## ------- How to : build a nnUNet_translation dataset -------

In [1]:
import numpy as np
import nibabel as nib
import shutil, json, glob, os
from tqdm import tqdm 
from concurrent.futures import ThreadPoolExecutor

data_dir = 'data/mr/'
target_dir = 'data/ct/'

os.environ['nnUNet_results'] = 'results/'
os.environ['nnUNet_raw'] = 'raw/'
os.environ['nnUNet_preprocessed'] = 'preprocessed/'

# example with 1 input modality
list_datas = sorted(glob.glob(os.path.join(data_dir, '*.nii.gz')))
list_targets = sorted(glob.glob(os.path.join(target_dir, '*.nii.gz')))

print(len(list_datas), list_datas)
print(len(list_targets), list_targets)

5 ['data/mr/1PA070.nii.gz', 'data/mr/1PA073_0000.nii.gz', 'data/mr/1PA074_0000.nii.gz', 'data/mr/1PA076_0000.nii.gz', 'data/mr/1PA079_0000.nii.gz']
5 ['data/ct/1PA070_0000.nii.gz', 'data/ct/1PA073_0000.nii.gz', 'data/ct/1PA074_0000.nii.gz', 'data/ct/1PA076_0000.nii.gz', 'data/ct/1PA079_0000.nii.gz']

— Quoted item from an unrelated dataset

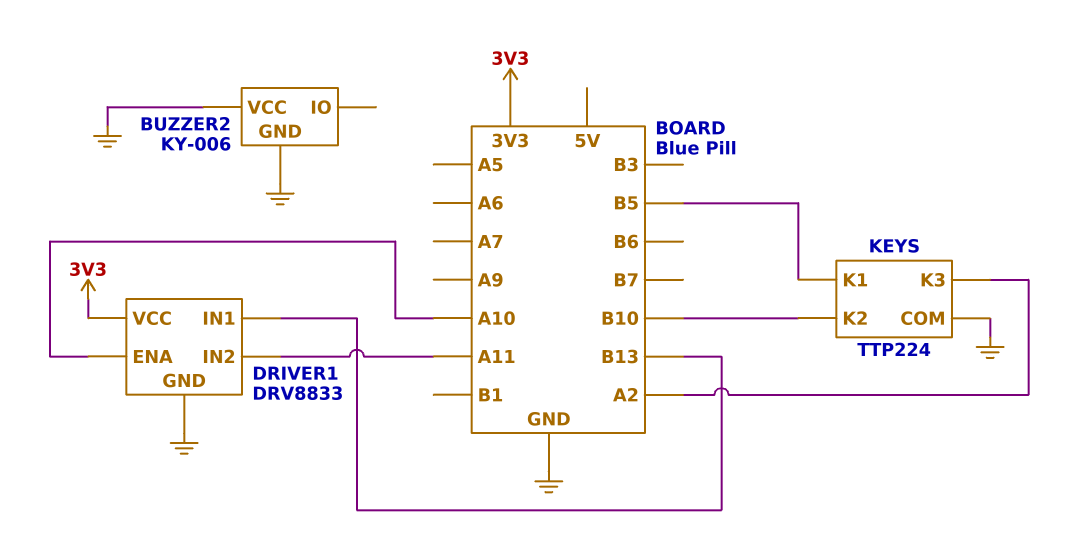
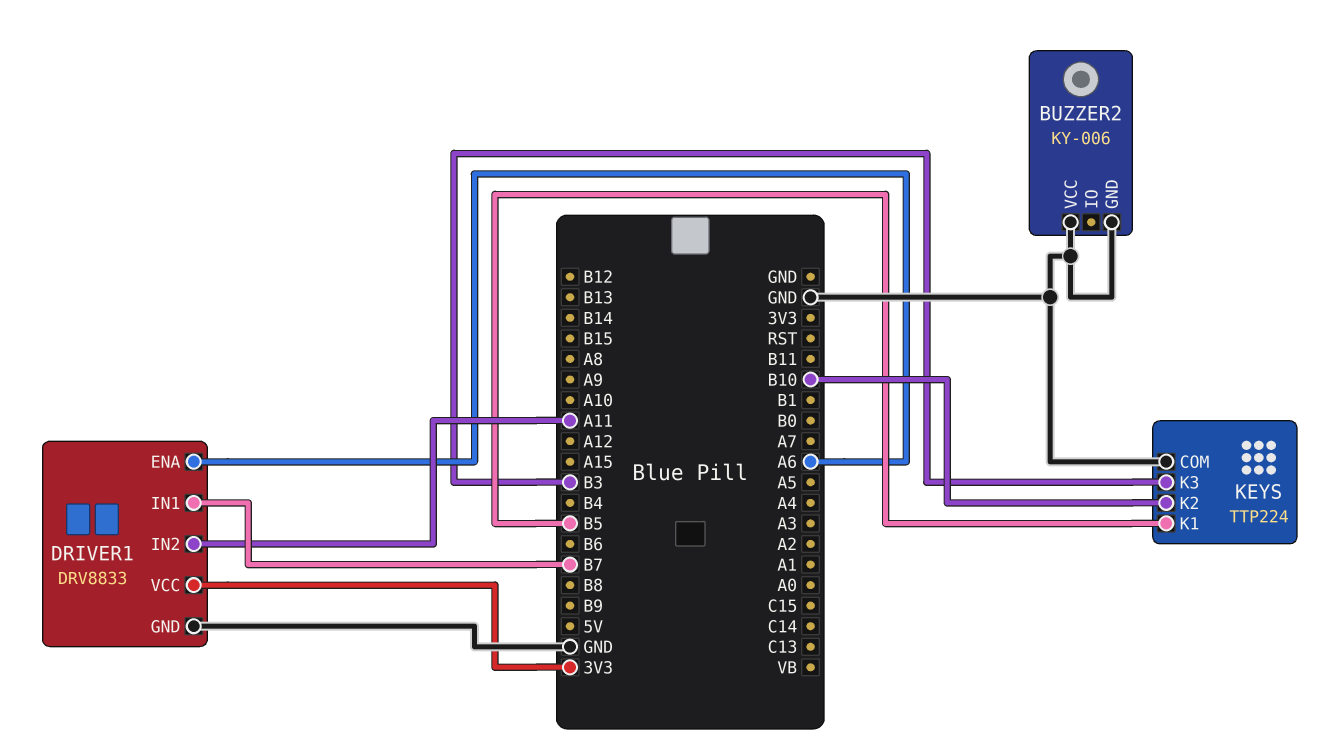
DRIVER1 pin ENA: A10 -> A6
DRIVER1 pin IN1: B13 -> B7
KEYS pin K3: A2 -> B3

#### Define dataset ID and make paths

In [2]:
dataset_id = 50 # /!\ we will use both the dataset_id and the dataset_id + 1 
dataset_data_name = 'SynthRAD2023_Pelvis_MR'
dataset_target_name = 'SynthRAD2023_Pelvis_CT'

# we will copy the datas
# do not use exist_ok=True, we want an error if the dataset exist already
dataset_data_path = os.path.join(os.environ['nnUNet_raw'], f'Dataset{dataset_id:03d}_{dataset_data_name}') 
os.makedirs(dataset_data_path, exist_ok = True)
os.makedirs(os.path.join(dataset_data_path, 'imagesTr'), exist_ok=True)
os.makedirs(os.path.join(dataset_data_path, 'labelsTr'), exist_ok = True)

dataset_target_path = os.path.join(os.environ['nnUNet_raw'], f'Dataset{dataset_id+1:03d}_{dataset_target_name}') 
os.makedirs(dataset_target_path, exist_ok = True)
os.makedirs(os.path.join(dataset_target_path, 'imagesTr'), exist_ok = True)
os.makedirs(os.path.join(dataset_target_path, 'labelsTr'), exist_ok = True)

#### Copy files and create dummy masks

In [3]:
def process_file(data_path, dataset_path, mat):
    curr_nifti = nib.load(data_path)
    filename = os.path.basename(data_path)
    if not filename.endswith('_0000.nii.gz'):
        filename = filename.replace('.nii.gz', '_0000.nii.gz')
    curr_nifti.to_filename(os.path.join(dataset_path, f'imagesTr/{filename}'))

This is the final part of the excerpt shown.